Kontribusi Linguistik dalam Bahasa Ibu
Bahasa ibu merupakan padanan untuk istilah Inggris native language, yaitu satu sistem
linguistik yang pertama kali dipelajari secara alamiah dari ibu atau keluarga
oleh anak. Sebagai contoh, bahasa ibu penduduk asli penduduk di lereng gunung
merapi adalah bahasa Jawa dan bahasa ibu penduduk asli di tepi danau batur
adalah bahasa Bali.
Bahasa ibu tidak mengacu pada bahasa yang dikuasai dan digunakan
oleh seorang ibu (atau biasa disebut bahasa
sang ibu), melainkan mengacu pada bahasa yang dipelajari seorang anak
dalam keluarga yang mengasuhnya. Sekarang ini di kota-kota besar seperti
Surabaya, Yogyakarta, Semarang dan lain-lain banyak terjadi orang tua
menggunakan bahasa daerah saat berkomunikasi berdua namun menggunakan bahasa
Indonesia ketika berkomunikasi dengan anak mereka. Hal ini bisa dikatakan
bahasa ibu si anak adalah bahasa Indonesia sebab bahasa itulah yang dipelajari
anak dari keluarganya.
Bahasa ibu biasa disebut bahasa pertama karena bahasa itulah yang
pertama dipelajari anak. Kalau kemudian si anak mempelajari bahasa lain yang
bukan bahasa ibunya, maka bahasa lain yang dipelajarinya itu disebut bahasa kedua. Sedangkan bahasa lain lagi
yang mungkin dipelajari anak setelah itu disebut bahasa ketiga, keempat dan seterusnya.
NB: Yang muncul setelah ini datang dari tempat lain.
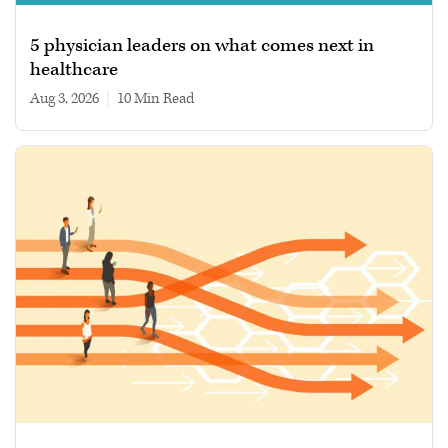
5 physician leaders on what comes next in
healthcare
Aug 3, 2026
|
10 min read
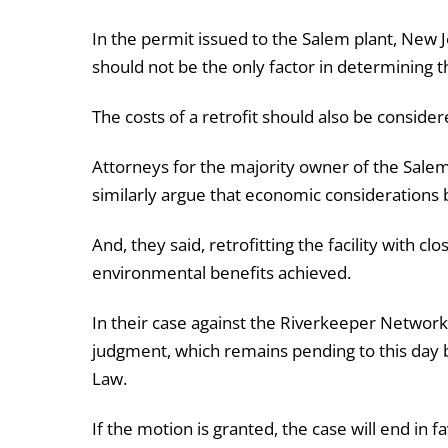
In the permit issued to the Salem plant, New Je
should not be the only factor in determining t
The costs of a retrofit should also be consider
Attorneys for the majority owner of the Salem
similarly argue that economic considerations 
And, they said, retrofitting the facility with clo
environmental benefits achieved.
In their case against the Riverkeeper Network
judgment, which remains pending to this day b
Law.
If the motion is granted, the case will end in fav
Pada penjelasan di atas telah disebutkan bahwa bahasa ibu tidak
mengacu pada bahasa yang dikuasai dan digunakan oleh seorang ibu (bahasa sang ibu),
maka untuk menghindari kesalahpahaman istilah, perlu dibedakan istilah antara
bahasa ibu dengan bahasa sang ibu. Bila bahasa ibu adalah bahasa yang
dipelajari anak, maka bahasa sang ibu adalah bahasa yang dipakai oleh orang
dewasa pada waktu berbicara dengan anak yang sedang dalam proses memperoleh
bahasa ibunya. Istilah ini dipakai sebagai padanan istilah Inggris motherese, parentese, atau child directed speech.
Bangsa Indonesia memiliki banyak suku, budaya, dan bahasa dengan
ragam dialek yang berbeda-beda. Oleh karena itu, wajarlah bila di suatu sekolah
(kelas rendah) terdapat berbagai bahasa ibu mengingat siswa berasal dari
berbagai latar belakang dan suku bahkan bahasa daerah yang beragam pula. Bahasa
daerah sebagai bahasa pertama dikenal anak sangat berpengaruh terhadap
pemerolehan bahasa Indonesia yang akan diperoleh anak di sekolahnya.
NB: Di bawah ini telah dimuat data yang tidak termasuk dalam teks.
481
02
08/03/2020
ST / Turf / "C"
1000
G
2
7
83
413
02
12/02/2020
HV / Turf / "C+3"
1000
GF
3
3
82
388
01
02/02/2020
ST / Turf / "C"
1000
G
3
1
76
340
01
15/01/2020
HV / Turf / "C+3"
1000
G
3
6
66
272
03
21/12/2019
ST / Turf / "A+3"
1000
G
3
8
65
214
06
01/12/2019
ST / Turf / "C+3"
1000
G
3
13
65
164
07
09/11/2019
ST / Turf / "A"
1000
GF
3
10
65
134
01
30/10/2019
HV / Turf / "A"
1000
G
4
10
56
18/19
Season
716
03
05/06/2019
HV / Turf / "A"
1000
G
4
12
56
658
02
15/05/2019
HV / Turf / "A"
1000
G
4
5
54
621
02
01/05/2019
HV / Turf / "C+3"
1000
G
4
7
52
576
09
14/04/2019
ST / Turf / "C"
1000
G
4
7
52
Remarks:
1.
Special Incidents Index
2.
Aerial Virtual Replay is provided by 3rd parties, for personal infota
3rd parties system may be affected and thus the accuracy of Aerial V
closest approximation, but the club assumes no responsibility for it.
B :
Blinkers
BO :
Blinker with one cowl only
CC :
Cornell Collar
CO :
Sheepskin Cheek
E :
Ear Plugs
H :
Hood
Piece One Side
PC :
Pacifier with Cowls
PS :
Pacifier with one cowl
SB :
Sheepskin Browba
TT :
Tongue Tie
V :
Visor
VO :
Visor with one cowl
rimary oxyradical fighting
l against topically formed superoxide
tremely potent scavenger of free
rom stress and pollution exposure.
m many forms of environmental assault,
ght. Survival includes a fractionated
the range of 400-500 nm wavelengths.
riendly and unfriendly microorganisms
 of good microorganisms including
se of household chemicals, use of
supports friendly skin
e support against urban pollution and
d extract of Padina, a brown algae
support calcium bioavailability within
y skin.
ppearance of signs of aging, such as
Adanya berbagai macam dan ragam bahasa menimbulkan masalah,
bagaimana kita menggunakan bahasa itu di dalam masyarakat. Dialek atau
pelafalan bahasa daerah dan ragam bahasa dalam tatanannya sebagai bahasa lisan
memiliki dampak terhadap pelafalan bahasa Indonesia yang baik dan benar
meskipun dari segi makna masih dapat diterima. Pelafalan yang nyata sering
terdengar dalam tuturan resmi berasal dari berbagai dialek bahasa di nusantara
yaitu Jawa, Batak, Sunda, Bali, Minangkabau. Dialek-dialek tersebut akan lebih
baik bila sekecil mungkin dihilangkan apalagi bila dialek itu diselingi dengan
bahasa daerah dari bahasa ibu (B1) petuturnya sehingga tidak menimbulkan permasalahan
khususnya salah penafsiran bahasa karena terdapat bahasa daerah yang mempunyai
ucapan atau pelafalan sama namun memiliki makna yang berbeda.
Contoh:
Ø Suwek dalam bahasa Sekayu (Sumsel) bermakna tidak
ada
Ø Suwek dalam
bahasa Jawa bermakna sobek
Ø Kenek dalam
bahasa Batak bermakna kernet (pembantu sopir)
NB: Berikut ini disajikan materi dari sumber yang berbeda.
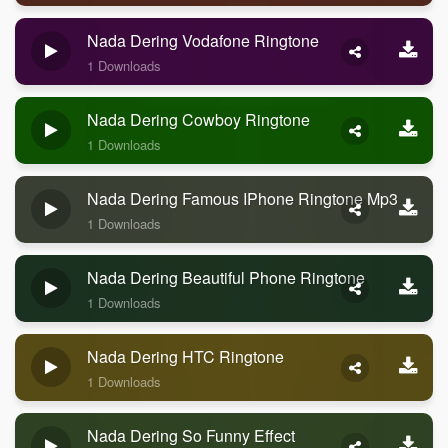
Nada Dering Vodafone Ringtone
1 Downloads
Nada Dering Cowboy Ringtone
1 Downloads
Nada Dering Famous IPhone Ringtone Mp3
1 Downloads
Nada Dering Beautiful Phone Ringtone
1 Downloads
Nada Dering HTC Ringtone
1 Downloads
Nada Dering So Funny Effect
Ø Kenek dalam bahasa Jawa bermakna kena
Ø Abang dalam bahasa Batak dan Jakarta bermakna kakak
Ø Abang dalam bahasa Jawa bermakna merah
Melalui beberapa contoh itu ternyata penggunaan bahasa daerah
memiliki tafsiran yang berbeda dengan bahasa lain. Jika hal tersebut digunakan
dalam situasi formal seperti seminar, lokakarya, simposium, proses belajar
mengajar yang pesertanya beragam daerahnya akan memiliki tafsiran makna yang
beragam. Pelafalan dan penggunaa bahasa daerah seperti bahasa Jawa, Sunda,
Bali, dan Batak dalam berbahasa Indonesia pada situasi resmi atau formal
sebaiknya dikurangi. Hal ini menunjukkan bahwa bahasa daerah yang sering
digunakan sebagai bahasa ibu mempunyai dampak dalam perolehan bahasa siswa
secara resmi atau formal berupa bahasa Indonesia yang baik dan benar.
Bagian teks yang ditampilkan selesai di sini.